## Problem to solve
Your task is to gather the lines below that hold the string "estatais".

/---

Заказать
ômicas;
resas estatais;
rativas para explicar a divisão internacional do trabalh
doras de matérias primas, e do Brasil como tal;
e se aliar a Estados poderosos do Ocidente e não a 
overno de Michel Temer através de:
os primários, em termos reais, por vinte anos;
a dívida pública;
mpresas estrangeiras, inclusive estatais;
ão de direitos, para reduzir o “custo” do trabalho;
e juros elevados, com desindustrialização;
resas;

\---

## The answer
resas estatais;
mpresas estrangeiras, inclusive estatais;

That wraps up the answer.